Debuted by the president of the company’s Device Solutions division, Young Sohn, Samsung expressed its intention of the Simband becoming an open developer platform. According to the company:
"...Samsung Simband is not a product. It's an open reference design platform. It's a "blueprint” for building advanced devices that will empower individuals to monitor their own health and wellness more effectively."
Samsung is tacitly acknowledging that it may not know what a health-tracker is useful for.
By creating such a platform, Samsung is tacitly acknowledging that it may not know exactly what a wearable health-tracker is useful for. Instead, it is tapping a much larger community of developers to help find a killer app for the Simband hardware. In this way, the company hopes that it can control the backbone on which any future popular device is made. While this may reduce the eventual profits the company can make, it also greatly reduces the risk the company would take by over-investing in wearables.
In order to aid these developers, Samsung is proving a cloud-like environment to which these devices will upload their data. Called the Samsung Architecture for Multimodal Interactions (SAMI), this environment will make it easy for users to synchronize the data collected by the Simband across a range of devices. Samsung will also provide APIs which would help developers implement this system on any Simband-based devices.

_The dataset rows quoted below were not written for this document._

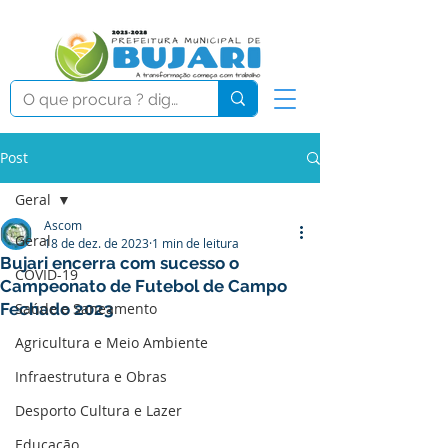
Post
Geral
Ascom
Geral
18 de dez. de 2023
1 min de leitura
Bujari encerra com sucesso o
COVID-19
Campeonato de Futebol de Campo
Fechado 2023
Saúde e Saneamento
Agricultura e Meio Ambiente
Infraestrutura e Obras
Desporto Cultura e Lazer
Educação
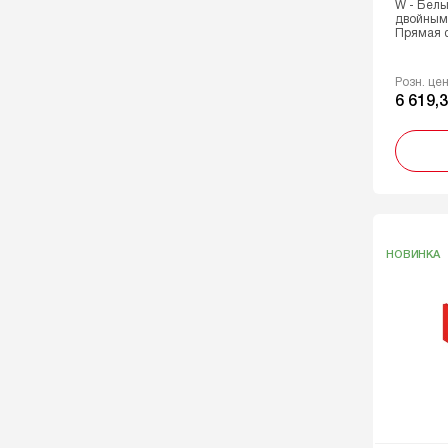
W - Белы
двойным
Прямая ф
Розн. це
6 619,3
НОВИНКА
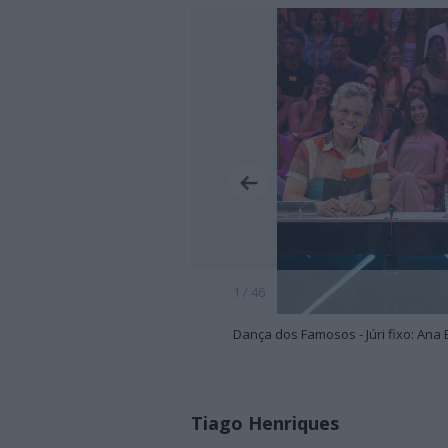
1 / 46
Dança dos Famosos - Júri fixo: Ana 
Tiago Henriques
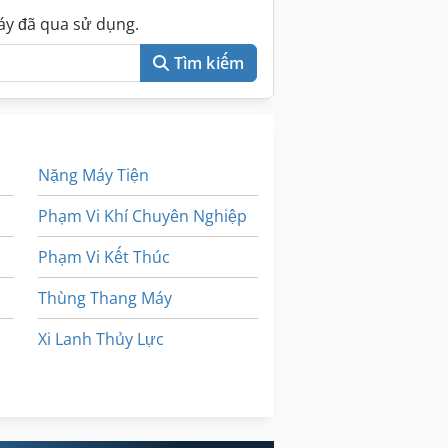
áy đã qua sử dụng.
Tìm kiếm
Nặng Máy Tiện
Phạm Vi Khí Chuyên Nghiệp
Phạm Vi Kết Thúc
Thùng Thang Máy
Xi Lanh Thủy Lực
Điện Thoại Di Động Cũ
Ống Thủy Lực Press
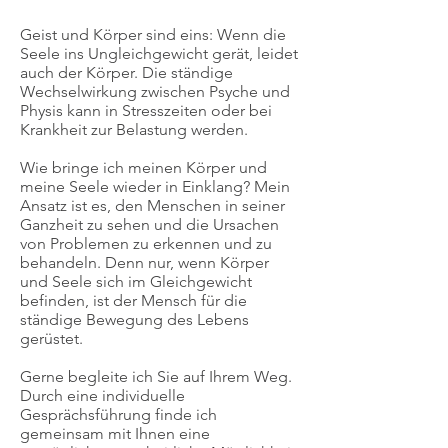
Geist und Körper sind eins: Wenn die
Seele ins Ungleichgewicht gerät, leidet
auch der Körper. Die ständige
Wechselwirkung zwischen Psyche und
Physis kann in Stresszeiten oder bei
Krankheit zur Belastung werden.
Wie bringe ich meinen Körper und
meine Seele wieder in Einklang? Mein
Ansatz ist es, den Menschen in seiner
Ganzheit zu sehen und die Ursachen
von Problemen zu erkennen und zu
behandeln. Denn nur, wenn Körper
und Seele sich im Gleichgewicht
befinden, ist der Mensch für die
ständige Be
wegung des Lebens
gerüstet.
Gerne begleite ich Sie auf Ihrem Weg.
Durch eine individuelle
Gesprächsführung finde ich
ge
meinsam mit Ihnen eine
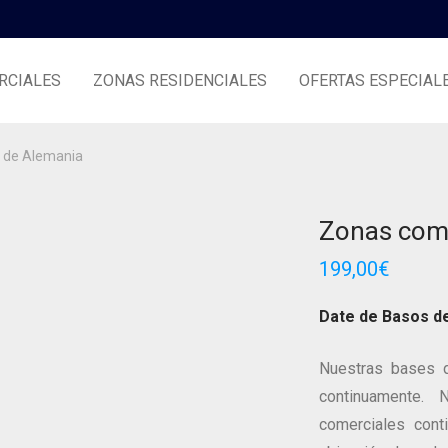
RCIALES
ZONAS RESIDENCIALES
OFERTAS ESPECIAL
 de Alemania
Zonas come
199,00
€
Date de Basos d
Nuestras bases d
continuamente.
comerciales conti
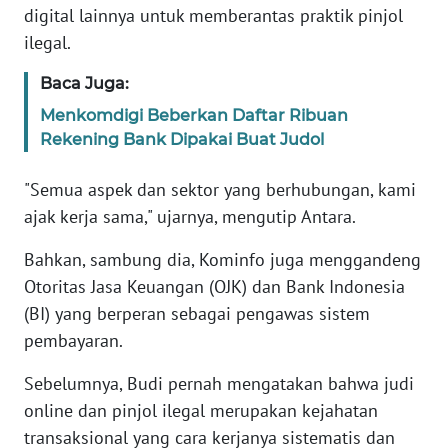
digital lainnya untuk memberantas praktik pinjol
WN
BANTEN
ilegal.
Baca Juga:
WN
NTT
Menkomdigi Beberkan Daftar Ribuan
Rekening Bank Dipakai Buat Judol
WN
KEPRI
"Semua aspek dan sektor yang berhubungan, kami
ajak kerja sama," ujarnya, mengutip Antara.
WN
Bahkan, sambung dia, Kominfo juga menggandeng
PAPUA
Otoritas Jasa Keuangan (OJK) dan Bank Indonesia
(BI) yang berperan sebagai pengawas sistem
WN
PAPUA
pembayaran.
BARAT
Sebelumnya, Budi pernah mengatakan bahwa judi
WN
online dan pinjol ilegal merupakan kejahatan
RIAU
transaksional yang cara kerjanya sistematis dan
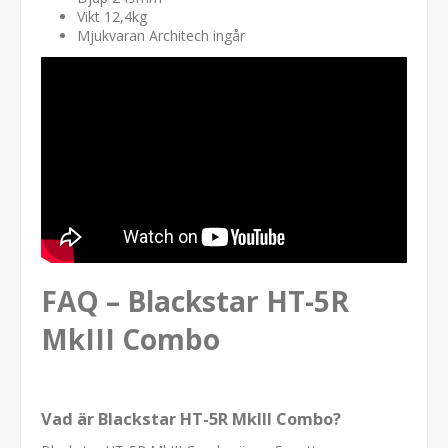
Vikt 12,4kg
Mjukvaran Architech ingår
FAQ – Blackstar HT-5R
MkIII Combo
Vad är Blackstar HT-5R MkIII Combo?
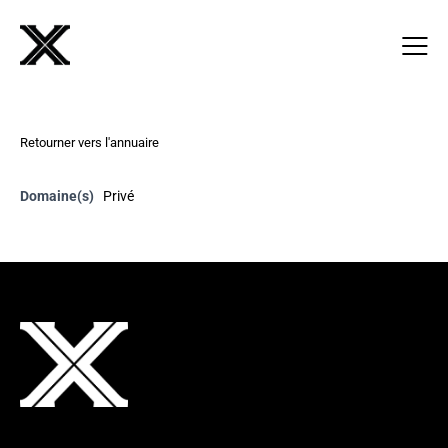
Retourner vers l'annuaire
Domaine(s)
Privé
Adresse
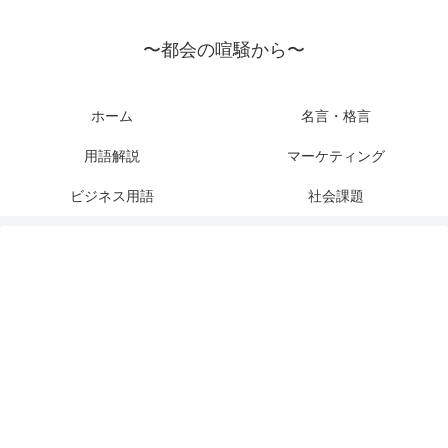
〜都会の喧騒から〜
ホーム
名言・格言
用語解説
マーケティング
ビジネス用語
社会課題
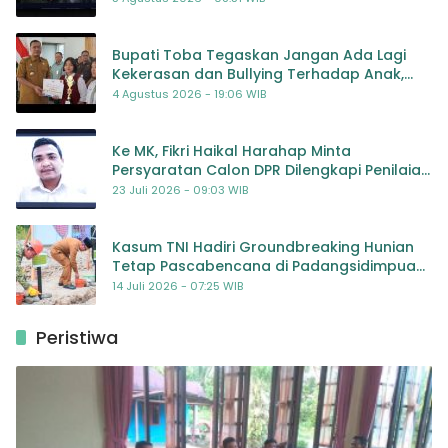
Bupati Toba Tegaskan Jangan Ada Lagi
Kekerasan dan Bullying Terhadap Anak,
Dorong Kolaborasi Seluruh Pihak
4 Agustus 2026 - 19:06 WIB
Ke MK, Fikri Haikal Harahap Minta
Persyaratan Calon DPR Dilengkapi Penilaian
Kompetensi
23 Juli 2026 - 09:03 WIB
Kasum TNI Hadiri Groundbreaking Hunian
Tetap Pascabencana di Padangsidimpuan,
Harapan Baru bagi Penyintas
14 Juli 2026 - 07:25 WIB
Peristiwa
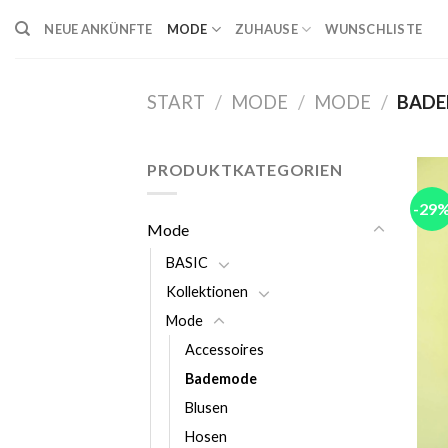
Skip
NEUE ANKÜNFTE
MODE
ZUHAUSE
WUNSCHLISTE
to
content
START
/
MODE
/
MODE
/
BADE
PRODUKTKATEGORIEN
-29
Mode
BASIC
Kollektionen
Mode
Accessoires
Bademode
Blusen
Hosen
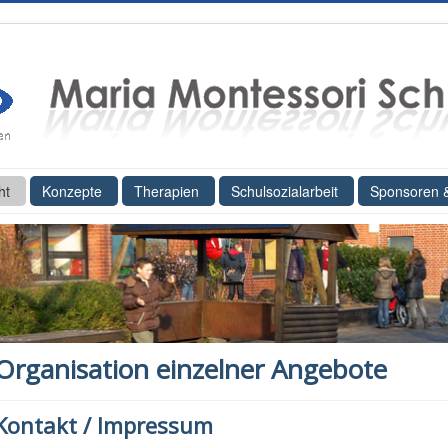
ht
Konzepte
Therapien
Schulsozialarbeit
Sponsoren 
Organisation einzelner Angebote
Kontakt / Impressum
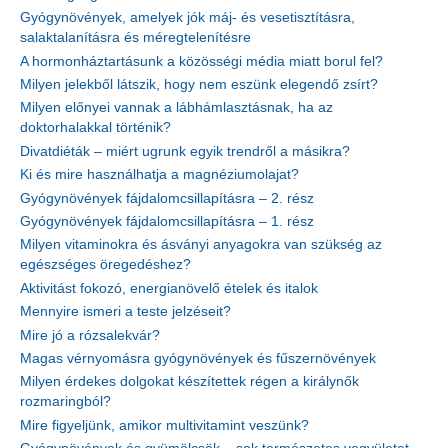
Gyógynövények, amelyek jók máj- és vesetisztításra,
salaktalanításra és méregtelenítésre
A hormonháztartásunk a közösségi média miatt borul fel?
Milyen jelekből látszik, hogy nem eszünk elegendő zsírt?
Milyen előnyei vannak a lábhámlasztásnak, ha az
doktorhalakkal történik?
Divatdiéták – miért ugrunk egyik trendről a másikra?
Ki és mire használhatja a magnéziumolajat?
Gyógynövények fájdalomcsillapításra – 2. rész
Gyógynövények fájdalomcsillapításra – 1. rész
Milyen vitaminokra és ásványi anyagokra van szükség az
egészséges öregedéshez?
Aktivitást fokozó, energianövelő ételek és italok
Mennyire ismeri a teste jelzéseit?
Mire jó a rózsalekvár?
Magas vérnyomásra gyógynövények és fűszernövények
Milyen érdekes dolgokat készítettek régen a királynők
rozmaringból?
Mire figyeljünk, amikor multivitamint veszünk?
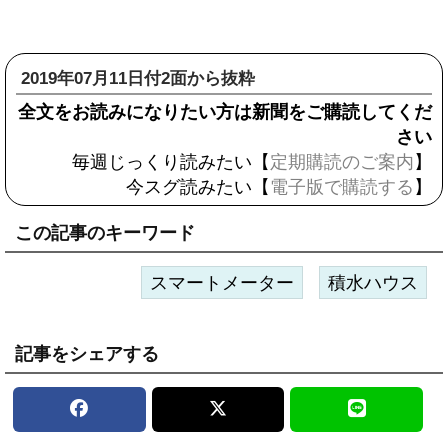
2019年07月11日付2面から抜粋
全文をお読みになりたい方は新聞をご購読してくだ
さい
毎週じっくり読みたい【
定期購読のご案内
】
今スグ読みたい【
電子版で購読する
】
この記事のキーワード
スマートメーター
積水ハウス
記事をシェアする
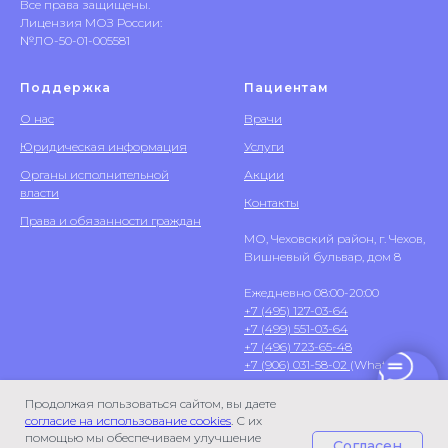
Все права защищены.
Лицензия МОЗ России:
№ЛО-50-01-005581
Поддержка
Пациентам
О нас
Врачи
Юридическая информация
Услуги
Органы исполнительной
Акции
власти
Контакты
Права и обязанности граждан
МО, Чеховский район, г. Чехов,
Вишневый бульвар, дом 8
Ежедневно 08:00-20:00
+7 (495) 127-03-64
+7 (499) 551-03-64
+7 (496) 723-65-48
+7 (906) 031-58-02
(WhatsApp)
Продолжая пользоваться сайтом, вы даете
согласие на использование cookies
. С их
помощью мы обеспечиваем улучшение
Согласен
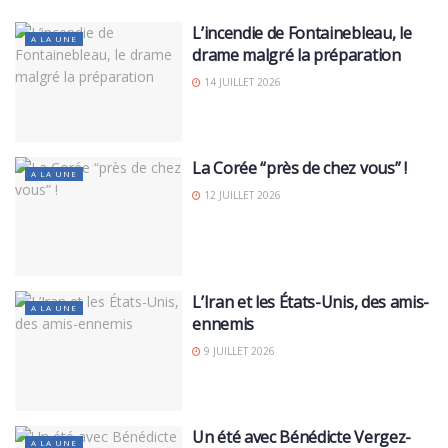
L’incendie de Fontainebleau, le
A LA UNE
drame malgré la préparation
14 JUILLET 2026
La Corée “près de chez vous” !
A LA UNE
12 JUILLET 2026
L’Iran et les États-Unis, des amis-
A LA UNE
ennemis
9 JUILLET 2026
Un été avec Bénédicte Vergez-
A LA UNE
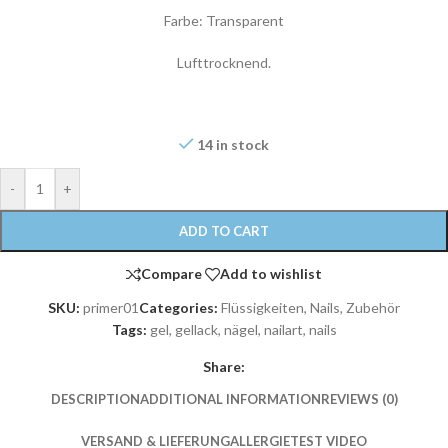
Farbe: Transparent
Lufttrocknend.
14 in stock
-
+
ADD TO CART
Compare
Add to wishlist
SKU:
primer01
Categories:
Flüssigkeiten
,
Nails
,
Zubehör
Tags:
gel
,
gellack
,
nägel
,
nailart
,
nails
Share:
DESCRIPTION
ADDITIONAL INFORMATION
REVIEWS (0)
VERSAND & LIEFERUNG
ALLERGIETEST VIDEO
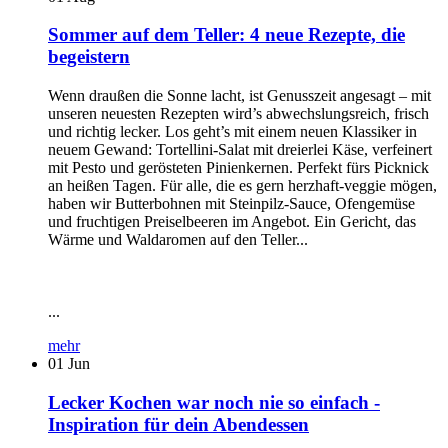
Sommer auf dem Teller: 4 neue Rezepte, die
begeistern
Wenn draußen die Sonne lacht, ist Genusszeit angesagt – mit
unseren neuesten Rezepten wird’s abwechslungsreich, frisch
und richtig lecker. Los geht’s mit einem neuen Klassiker in
neuem Gewand: Tortellini-Salat mit dreierlei Käse, verfeinert
mit Pesto und gerösteten Pinienkernen. Perfekt fürs Picknick
an heißen Tagen. Für alle, die es gern herzhaft-veggie mögen,
haben wir Butterbohnen mit Steinpilz-Sauce, Ofengemüse
und fruchtigen Preiselbeeren im Angebot. Ein Gericht, das
Wärme und Waldaromen auf den Teller...
...
mehr
01
Jun
Lecker Kochen war noch nie so einfach -
Inspiration für dein Abendessen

Currently, it would seem the most obvious place for these devices to be tested and adapted would be in healthcare research facilities and hospitals, where creative doctors and researchers will best be able to find useful applications. Regardless, for a company with such an expansive research division of its own, leaving the creative work up to others is a big departure from standard procedure, and perhaps an acknowledgment of the difficulties of the task at hand.